A review of facility policy "Patient & Family Complaint and Grievance Policy" revealed the following: "All grievances will be reviewed through the Grievance Committee and responded to in writing. The written response shall include the name of the hospital contact, steps taken to investigate the complaint, results of the process and date of completion of the process."

During an interview of the Risk Manager on 4/30/12 at approximately 6:30 PM, she confirmed the finding.
VIOLATION: PATIENT CARE ASSIGMENTS Tag No: A0397
Based on interview, record review and a review of facility documentation, the facility failed to ensure that the patient's identified needs in the form of physician notification regarding wound development for 1 of 10 sampled patients (#1).

Findings:

A notation in physician progress notes of 1/30/12 at 1:45 AM read, "Blister 1.5 cm (centimeters) X (by) 2 cm." It accompanied a photograph. Since it was not signed, there was no way to determine if it was placed by a physician.
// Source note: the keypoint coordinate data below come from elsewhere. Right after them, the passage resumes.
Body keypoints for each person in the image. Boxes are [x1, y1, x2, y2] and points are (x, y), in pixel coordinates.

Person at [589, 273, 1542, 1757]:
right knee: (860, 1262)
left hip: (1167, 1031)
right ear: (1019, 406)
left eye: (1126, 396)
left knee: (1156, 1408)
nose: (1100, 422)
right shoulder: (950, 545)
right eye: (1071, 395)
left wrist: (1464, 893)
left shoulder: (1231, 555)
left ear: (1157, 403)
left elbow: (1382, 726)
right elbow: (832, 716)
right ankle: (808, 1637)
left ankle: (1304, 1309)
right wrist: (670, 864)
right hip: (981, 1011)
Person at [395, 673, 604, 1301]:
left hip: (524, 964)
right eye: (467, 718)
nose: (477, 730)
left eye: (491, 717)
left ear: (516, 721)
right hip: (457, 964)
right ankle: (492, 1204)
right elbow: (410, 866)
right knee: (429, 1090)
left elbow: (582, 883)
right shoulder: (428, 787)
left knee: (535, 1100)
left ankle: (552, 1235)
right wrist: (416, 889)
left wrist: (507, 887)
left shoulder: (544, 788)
A nurse's note on 1/30/12 at 5:10 AM read, "Blister noted on buttock, picture taken and placed in chart .... No c/o (complaint of) pain this shift ...." The skin assessment of this day described a dry wound base, pink and intact but ecchymotic peri-wound area. As for physician notification upon discovery of this wound, there was no evidence that this was done.
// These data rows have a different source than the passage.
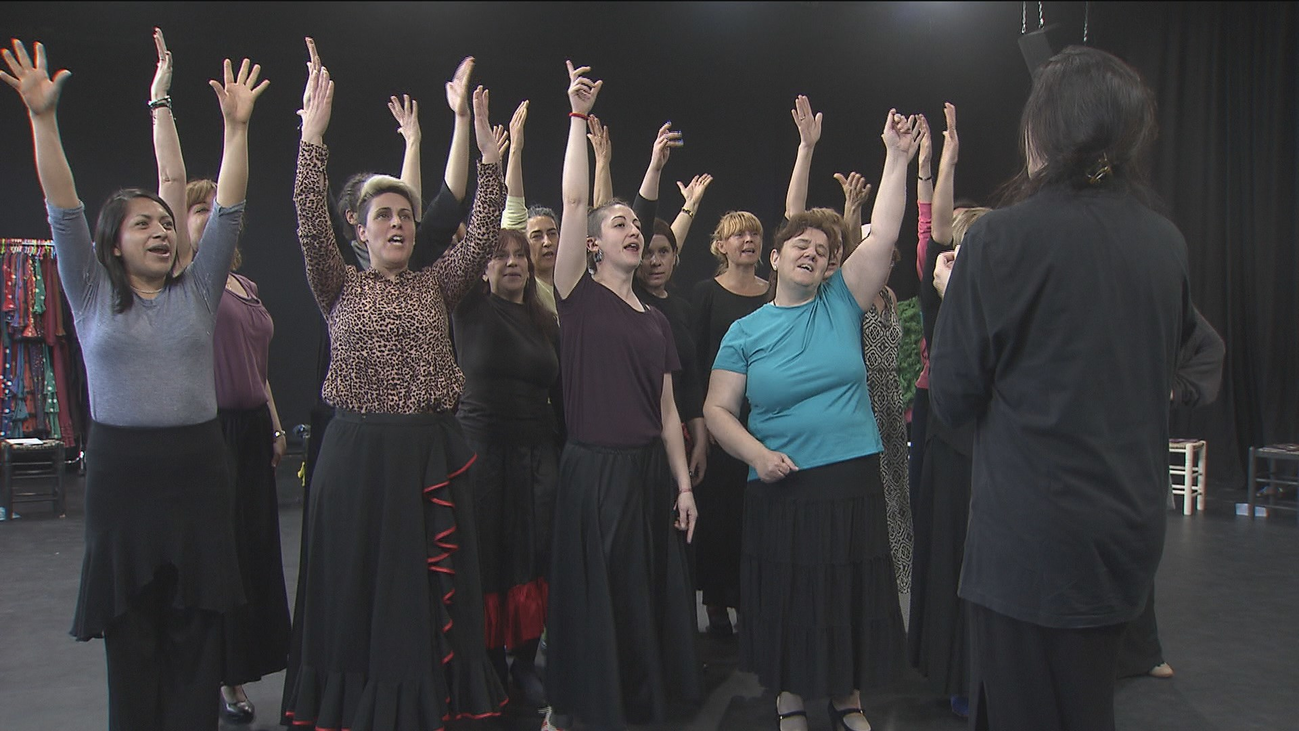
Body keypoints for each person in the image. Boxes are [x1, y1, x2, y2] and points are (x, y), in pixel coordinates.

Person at [927, 46, 1198, 731]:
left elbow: (952, 394)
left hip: (1025, 538)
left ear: (1042, 129)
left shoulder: (1000, 240)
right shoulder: (1163, 242)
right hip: (1124, 530)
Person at [5, 37, 265, 730]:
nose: (159, 230)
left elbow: (231, 206)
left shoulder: (199, 290)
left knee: (195, 627)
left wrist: (236, 129)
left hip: (195, 471)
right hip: (123, 478)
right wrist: (42, 119)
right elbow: (61, 204)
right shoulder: (90, 294)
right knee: (134, 632)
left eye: (164, 222)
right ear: (112, 242)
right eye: (141, 222)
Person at [281, 45, 507, 730]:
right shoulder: (336, 283)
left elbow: (485, 229)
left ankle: (426, 698)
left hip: (430, 455)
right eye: (383, 215)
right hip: (354, 456)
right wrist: (312, 138)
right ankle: (356, 702)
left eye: (404, 216)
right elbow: (307, 215)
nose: (398, 223)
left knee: (423, 589)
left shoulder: (440, 283)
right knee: (354, 586)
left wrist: (491, 163)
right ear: (359, 230)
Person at [704, 109, 917, 731]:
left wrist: (897, 159)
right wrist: (756, 456)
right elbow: (717, 410)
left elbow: (882, 236)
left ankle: (847, 697)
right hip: (782, 483)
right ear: (774, 258)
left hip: (849, 478)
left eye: (822, 250)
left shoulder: (841, 301)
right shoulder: (746, 330)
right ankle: (790, 697)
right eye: (800, 244)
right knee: (792, 601)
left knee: (844, 597)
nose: (812, 252)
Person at [542, 61, 700, 731]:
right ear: (592, 245)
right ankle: (570, 704)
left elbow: (666, 409)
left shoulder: (655, 319)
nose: (633, 230)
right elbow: (576, 200)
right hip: (593, 470)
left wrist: (683, 486)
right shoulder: (577, 295)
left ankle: (635, 702)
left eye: (637, 226)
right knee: (592, 595)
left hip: (643, 474)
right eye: (620, 226)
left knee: (642, 598)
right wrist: (576, 117)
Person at [452, 228, 561, 708]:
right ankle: (489, 659)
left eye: (521, 255)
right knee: (487, 557)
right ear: (482, 264)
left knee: (533, 555)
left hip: (537, 452)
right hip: (482, 454)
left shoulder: (545, 321)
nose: (513, 262)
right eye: (501, 255)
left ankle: (523, 659)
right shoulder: (467, 309)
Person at [1115, 304, 1224, 681]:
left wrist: (1174, 389)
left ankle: (1142, 650)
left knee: (1136, 543)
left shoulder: (1156, 290)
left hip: (1138, 439)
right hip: (1090, 436)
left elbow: (1210, 347)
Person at [911, 203, 990, 721]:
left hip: (989, 452)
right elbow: (930, 234)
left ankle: (975, 672)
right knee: (947, 555)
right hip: (951, 446)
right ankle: (952, 671)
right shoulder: (943, 298)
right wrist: (926, 169)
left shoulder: (999, 301)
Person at [690, 208, 769, 636]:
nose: (748, 241)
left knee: (755, 514)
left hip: (765, 420)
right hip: (721, 421)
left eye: (754, 233)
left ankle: (751, 600)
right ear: (721, 246)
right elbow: (697, 362)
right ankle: (718, 604)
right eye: (738, 235)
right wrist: (704, 428)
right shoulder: (706, 293)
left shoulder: (773, 292)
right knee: (720, 514)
A review of policy "Skin/Wound Care: Assessment, Prevention, Treatment and Wound Culture" revealed, "If a wound is identified upon admission and is not consistent with the admitting diagnosis, contact the physician ...." Although this wound was not discovered upon admission, it was not consistent with the admitting diagnosis (per overall record review).
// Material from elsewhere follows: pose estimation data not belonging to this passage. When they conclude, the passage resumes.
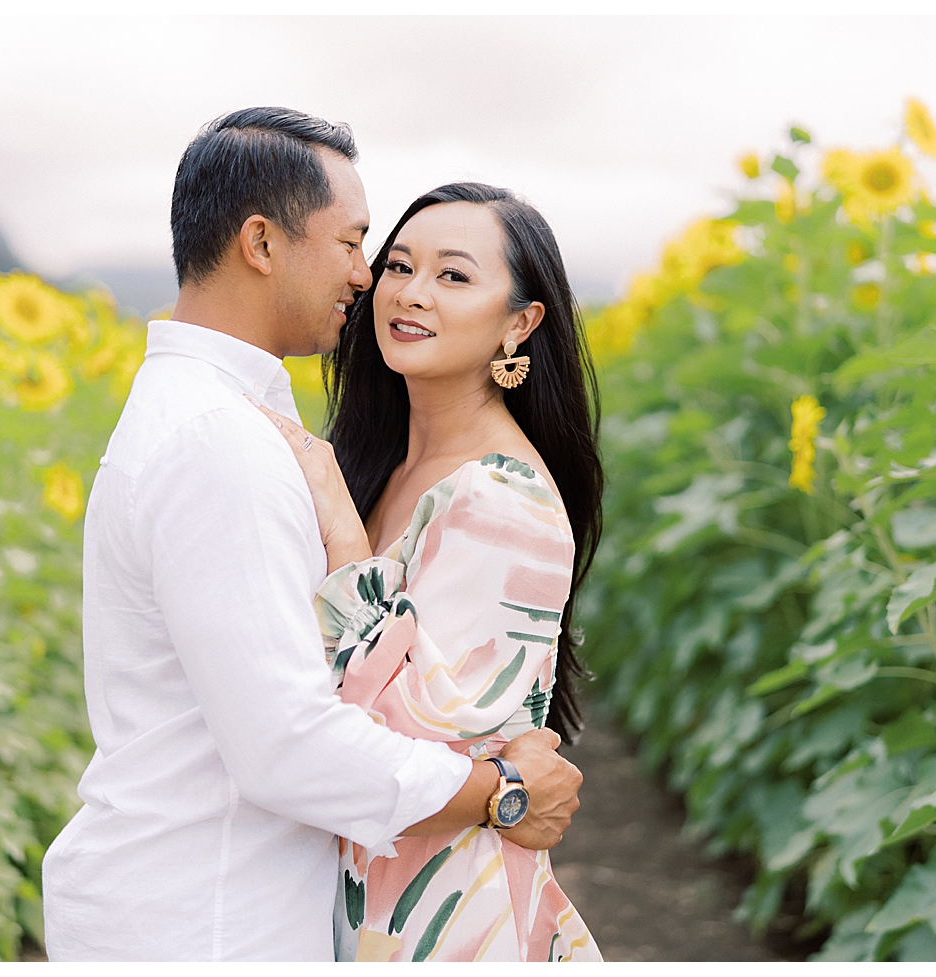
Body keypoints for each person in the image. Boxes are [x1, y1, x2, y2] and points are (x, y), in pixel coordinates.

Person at [40, 109, 583, 962]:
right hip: (210, 917)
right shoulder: (221, 438)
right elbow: (289, 742)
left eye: (450, 274)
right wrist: (502, 790)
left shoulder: (243, 425)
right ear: (262, 243)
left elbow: (412, 706)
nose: (373, 279)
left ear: (521, 322)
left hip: (358, 905)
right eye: (362, 246)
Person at [249, 182, 605, 961]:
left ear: (521, 322)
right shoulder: (384, 462)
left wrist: (342, 529)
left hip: (441, 922)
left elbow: (413, 751)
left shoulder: (498, 498)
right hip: (361, 898)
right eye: (399, 266)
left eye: (453, 276)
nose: (410, 294)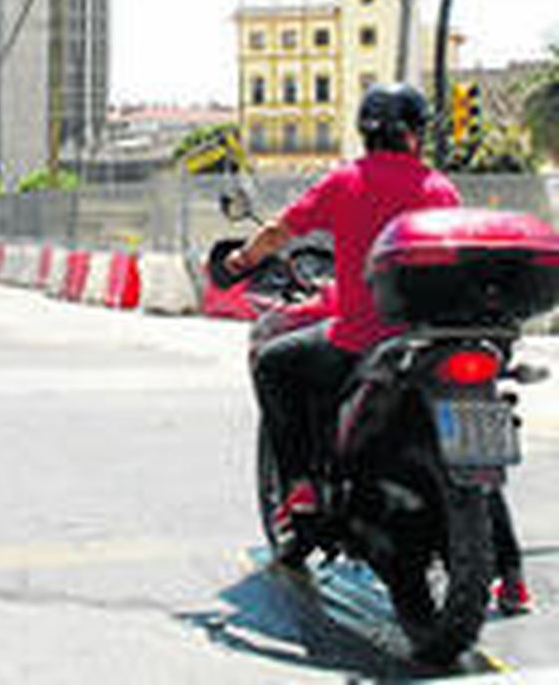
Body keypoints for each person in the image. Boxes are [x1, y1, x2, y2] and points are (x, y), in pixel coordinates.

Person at [226, 82, 530, 610]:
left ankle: (299, 487)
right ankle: (513, 575)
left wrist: (241, 259)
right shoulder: (439, 188)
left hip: (361, 341)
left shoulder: (345, 180)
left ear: (366, 132)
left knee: (273, 364)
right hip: (433, 340)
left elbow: (280, 230)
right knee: (474, 444)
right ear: (415, 134)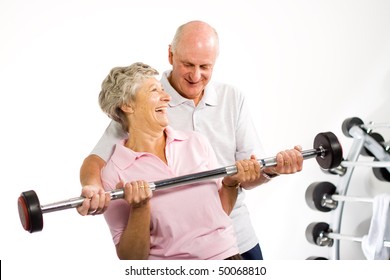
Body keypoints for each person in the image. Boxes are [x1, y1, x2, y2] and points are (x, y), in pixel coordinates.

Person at [78, 21, 304, 260]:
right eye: (188, 64)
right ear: (170, 55)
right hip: (177, 255)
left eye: (205, 66)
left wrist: (273, 170)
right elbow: (97, 161)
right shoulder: (140, 100)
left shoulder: (229, 102)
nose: (196, 76)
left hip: (236, 237)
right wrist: (93, 188)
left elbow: (250, 169)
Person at [97, 62, 260, 259]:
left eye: (163, 90)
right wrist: (139, 208)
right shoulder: (114, 173)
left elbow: (219, 212)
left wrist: (231, 183)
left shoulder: (195, 142)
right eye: (154, 91)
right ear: (127, 105)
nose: (166, 97)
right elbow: (132, 260)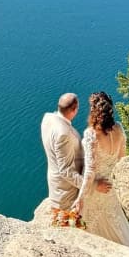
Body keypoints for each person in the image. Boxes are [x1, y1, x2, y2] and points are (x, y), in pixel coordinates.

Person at [78, 91, 129, 246]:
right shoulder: (118, 129)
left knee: (91, 226)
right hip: (110, 187)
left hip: (96, 190)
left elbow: (90, 171)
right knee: (116, 222)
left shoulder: (91, 134)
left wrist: (80, 198)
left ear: (93, 111)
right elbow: (121, 159)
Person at [40, 92, 85, 226]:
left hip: (55, 181)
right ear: (74, 109)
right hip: (66, 190)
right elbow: (66, 171)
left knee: (63, 222)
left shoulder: (48, 118)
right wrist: (88, 185)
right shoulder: (63, 134)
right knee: (71, 225)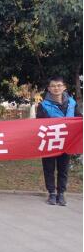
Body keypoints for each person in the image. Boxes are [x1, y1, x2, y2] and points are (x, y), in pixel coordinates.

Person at [36, 76, 81, 206]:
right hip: (49, 142)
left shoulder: (72, 103)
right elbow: (39, 124)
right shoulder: (43, 105)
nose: (56, 88)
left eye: (59, 85)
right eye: (53, 86)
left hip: (66, 142)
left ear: (64, 87)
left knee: (63, 169)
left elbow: (79, 119)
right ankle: (51, 193)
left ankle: (61, 194)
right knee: (49, 168)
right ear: (49, 89)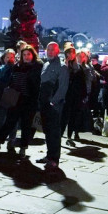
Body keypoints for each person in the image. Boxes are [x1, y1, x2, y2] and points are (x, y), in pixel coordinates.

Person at [0, 45, 42, 158]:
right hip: (15, 99)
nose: (26, 57)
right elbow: (10, 80)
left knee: (26, 126)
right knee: (9, 123)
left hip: (29, 100)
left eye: (28, 54)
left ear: (33, 55)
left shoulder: (37, 67)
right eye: (24, 55)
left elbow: (37, 85)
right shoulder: (17, 66)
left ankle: (23, 148)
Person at [38, 42, 69, 171]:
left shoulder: (62, 67)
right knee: (47, 131)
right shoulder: (45, 64)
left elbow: (62, 87)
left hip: (54, 105)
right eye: (48, 49)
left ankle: (54, 159)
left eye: (53, 50)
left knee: (55, 132)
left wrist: (53, 102)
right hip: (44, 103)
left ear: (57, 52)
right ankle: (49, 155)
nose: (50, 52)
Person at [61, 45, 86, 146]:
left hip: (76, 96)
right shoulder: (63, 65)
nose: (70, 55)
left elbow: (82, 82)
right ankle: (59, 135)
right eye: (68, 52)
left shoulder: (78, 66)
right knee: (63, 117)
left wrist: (84, 95)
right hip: (65, 95)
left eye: (72, 52)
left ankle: (69, 137)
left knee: (73, 117)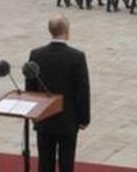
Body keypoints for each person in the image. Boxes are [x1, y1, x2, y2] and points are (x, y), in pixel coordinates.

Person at [26, 15, 91, 172]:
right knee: (66, 162)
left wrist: (34, 115)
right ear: (67, 31)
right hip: (68, 119)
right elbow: (82, 90)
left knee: (45, 162)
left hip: (44, 117)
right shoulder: (77, 57)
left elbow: (31, 87)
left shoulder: (36, 54)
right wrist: (84, 119)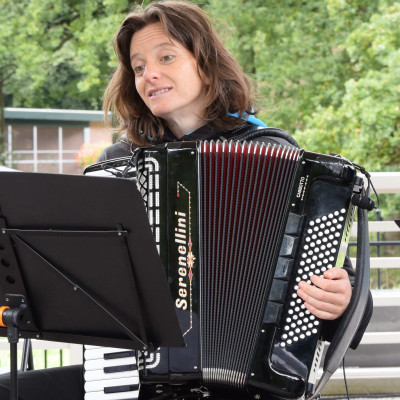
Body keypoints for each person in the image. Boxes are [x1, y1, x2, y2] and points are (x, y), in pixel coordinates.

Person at [0, 1, 372, 399]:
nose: (149, 75)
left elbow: (342, 285)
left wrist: (341, 297)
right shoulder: (119, 164)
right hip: (132, 375)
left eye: (166, 57)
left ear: (206, 66)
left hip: (243, 384)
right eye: (139, 67)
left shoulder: (269, 151)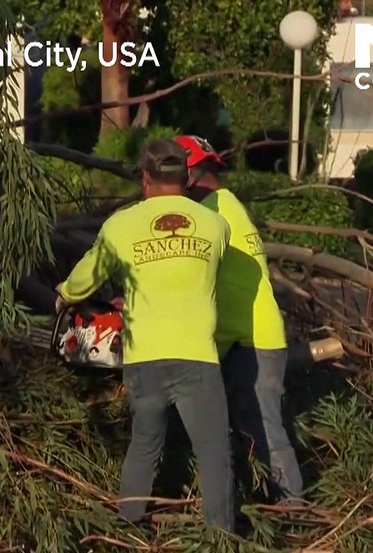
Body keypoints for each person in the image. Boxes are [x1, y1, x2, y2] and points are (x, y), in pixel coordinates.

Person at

A review of facility policy "Assessment/Reassessment" revealed the following: "Abnormal findings in assessments will be communicated to the physician and other disciplines as appropriate." This policy was not followed, as indicated by the lack of evidence that a physician was informed of the wound described above.

During an interview of the Risk Manager on 4/30/12 at approximately 6:30 PM, she confirmed the finding.
VIOLATION: CONTENT OF RECORD - DISCHARGE DIAGNOSIS Tag No: A0469
**NOTE- TERMS IN BRACKETS HAVE BEEN EDITED TO PROTECT CONFIDENTIALITY**


Based on interview, record review and a review of facility documentation, the facility failed to ensure the completion of medical records in the form of a required discharge summary within 30 days of discharge for 1 of 10 sampled patients (#1).

Findings:

Review of the medical record of patient #1 revealed the patient was discharged on [DATE]. There was no Discharge Summary in the medical record.

A review of Medical Staff Rules & Regulations revealed the following: "Charts shall be completed within thirty (30) days following the patient's discharge." The physician was in violation of this requirement.

During an interview of the Risk Manager on 4/30/12 at approximately 6:30 PM, she confirmed the finding.